### INFORMATION GIVEN ###
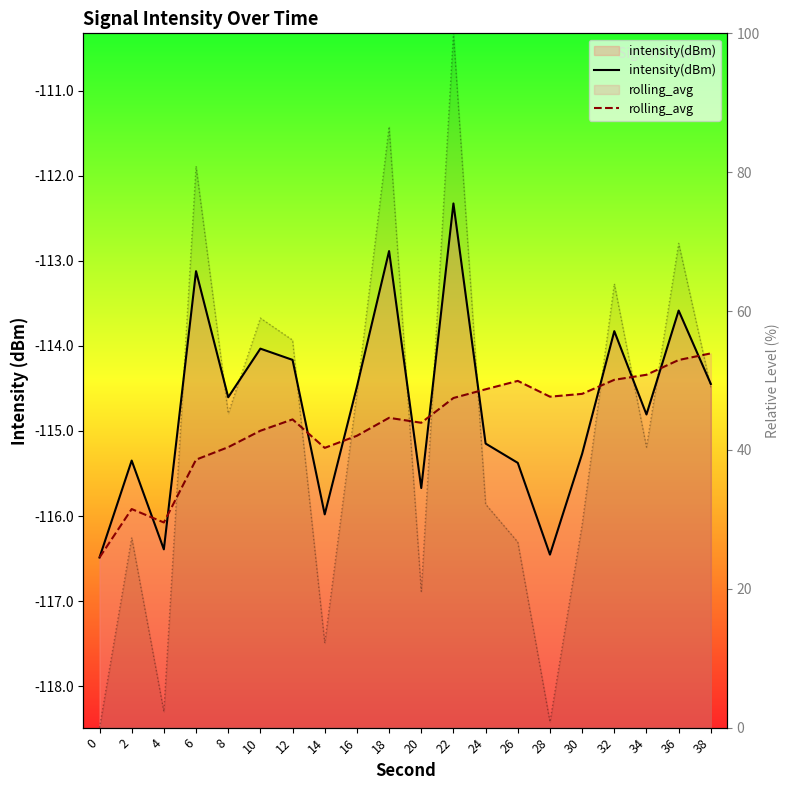

What is the minimum value for rolling_avg?

-116.5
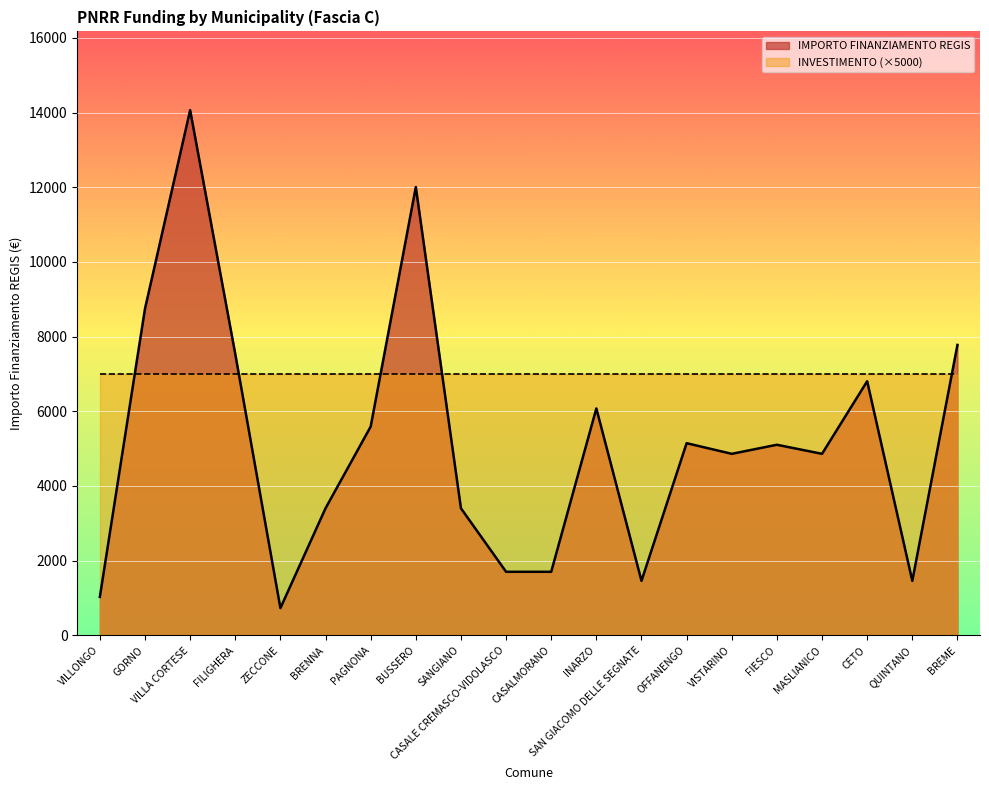

How many lines are shown in the chart?

2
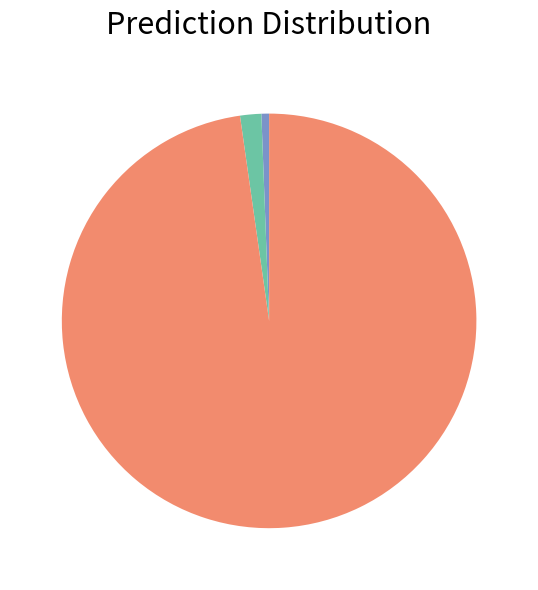

Is there any slice that represents more than half of the pie?

Yes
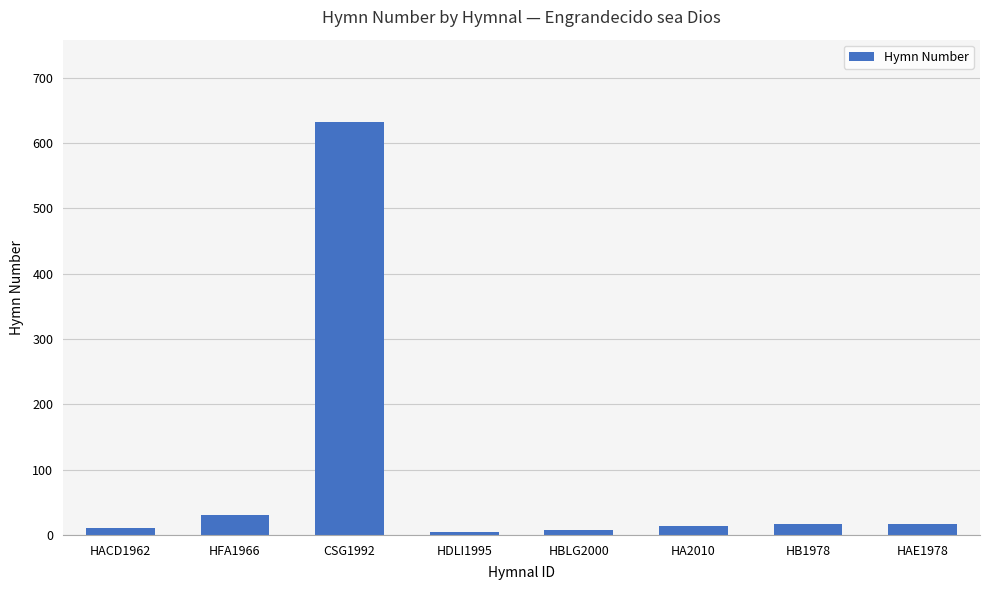

What is the greatest value displayed?

632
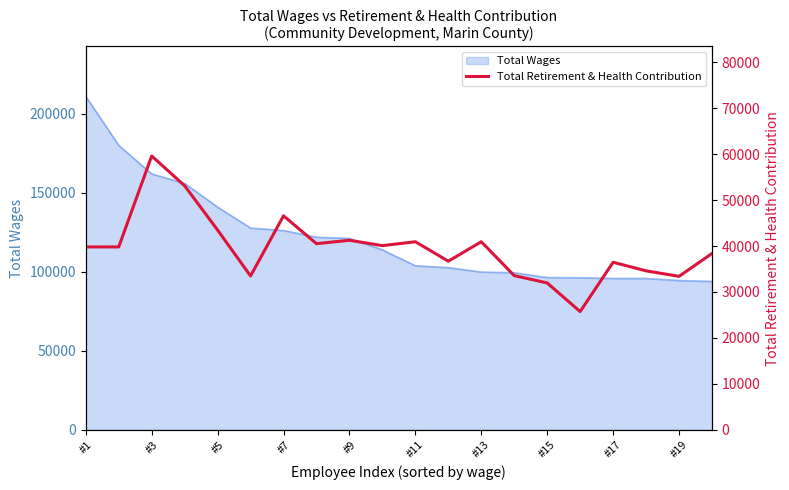

Does the chart display data point markers on the line(s)?

No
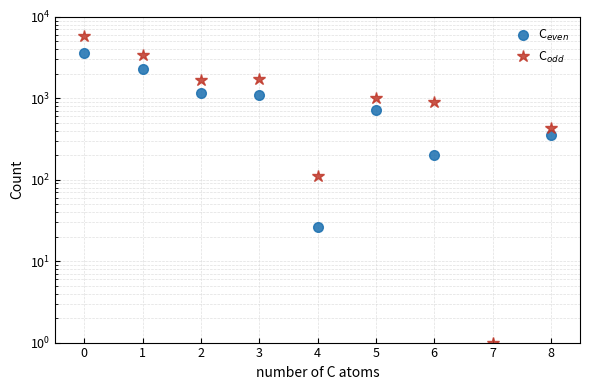

True or false: C_odd (Total Auslaender) and C_even (Total VU) cross at least once.

False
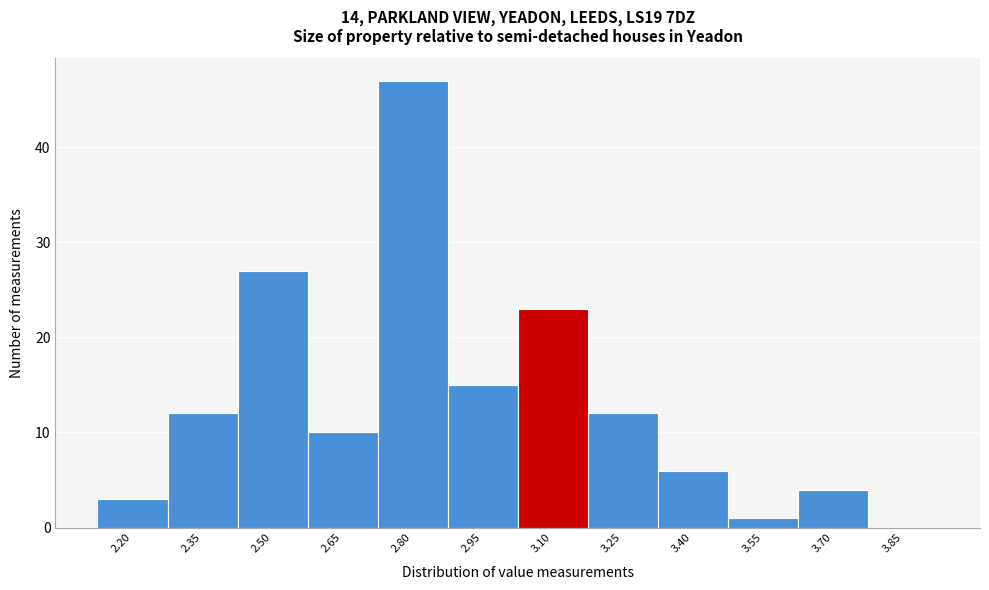

Reading left to right, list all the values displayed in this chart.

2.20=3	2.35=12	2.50=27	2.65=10	2.80=47	2.95=15	3.10=23	3.25=12	3.40=6	3.55=1	3.70=4	3.85=0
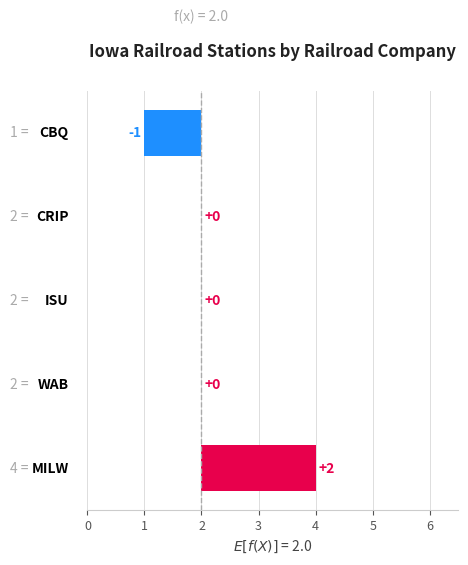

What is the greatest value displayed?

2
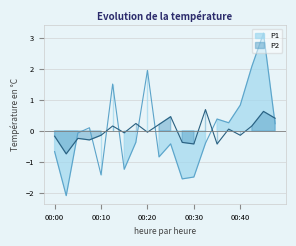

List the series in order of their overall mean, highest first.

P2, P1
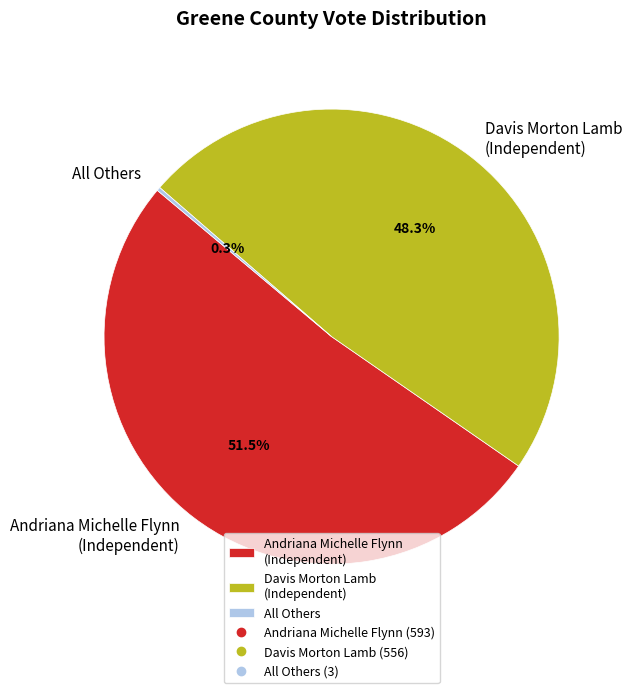

Is there a majority slice in this chart?

Yes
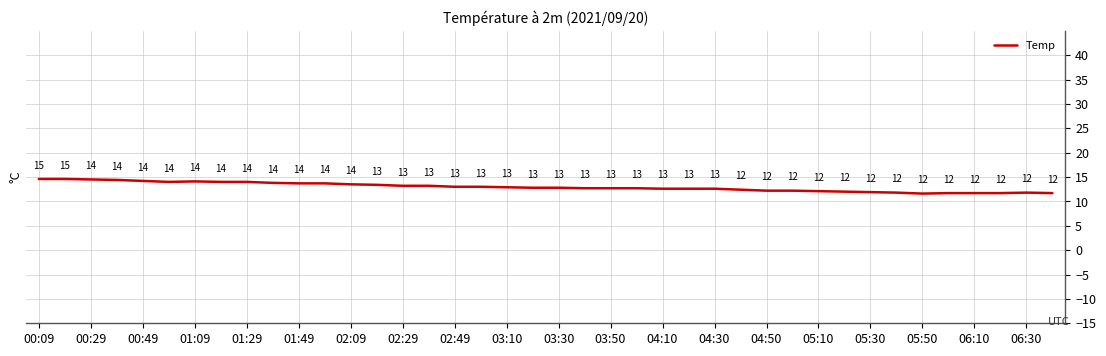

What is the smallest value displayed?

11.6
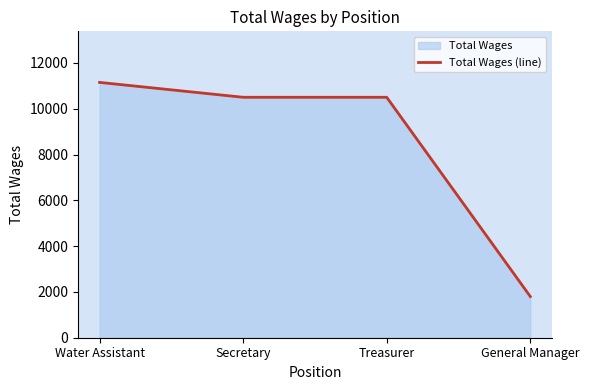

The chart shows a value of 10500 at Secretary. True or false?

True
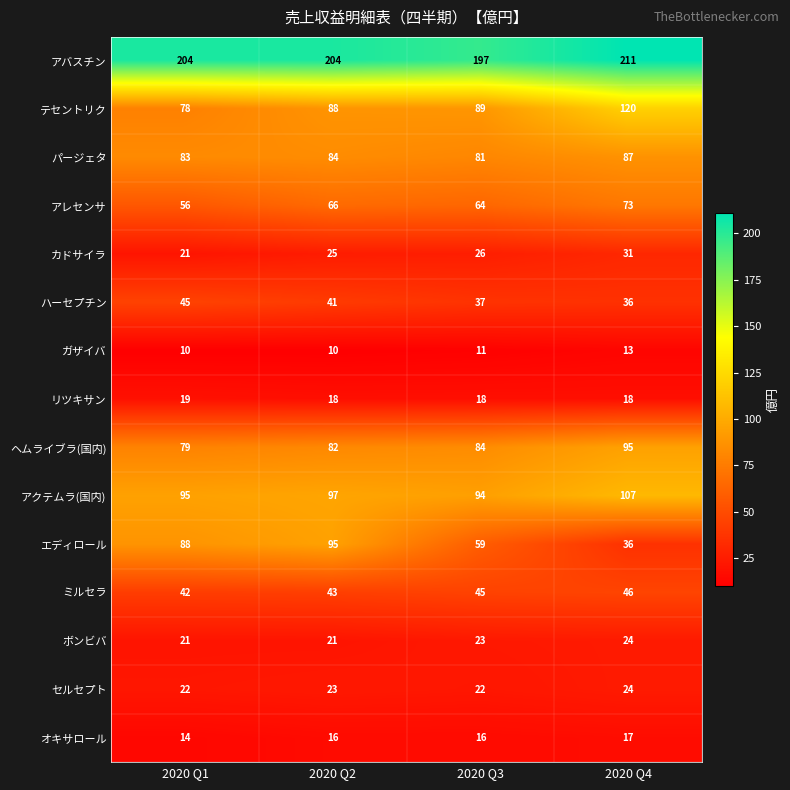

Which series has the widest spread of values?

エディロール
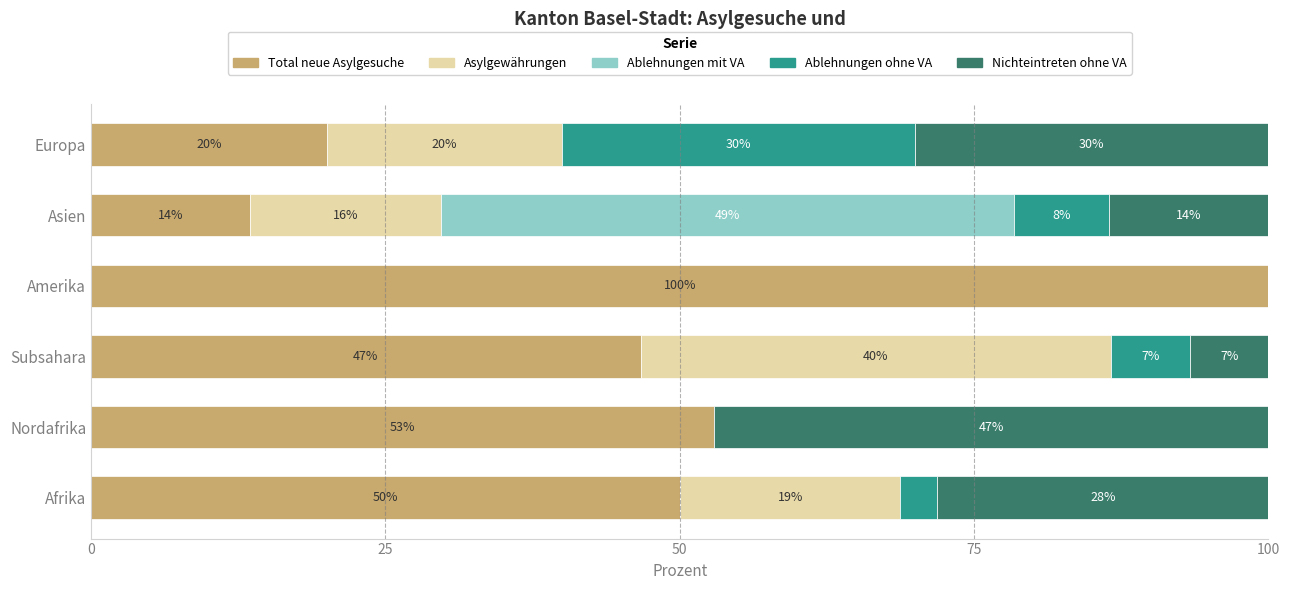

Is it true that Total neue Asylgesuche equals 23.2 at Afrika?

False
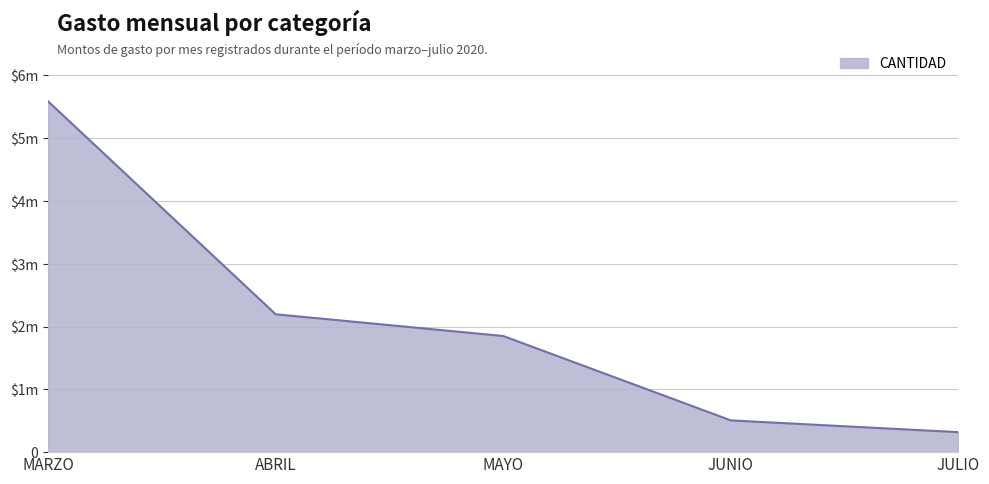

Does the chart have visible grid lines?

Yes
###
REQUIREMENT:
Rewrite the lines starting at the one containing "The chart shows" and ending at the last line of the records, changing "chart" to "graph" and keeping everything else the same. Leave the pictures out of your answer.

TASK RESPONSE:
The graph shows a value of 10500 at Secretary. True or false?

True

Which series has the widest spread of values?

エディロール

Is it true that Total neue Asylgesuche equals 23.2 at Afrika?

False

Does the graph have visible grid lines?

Yes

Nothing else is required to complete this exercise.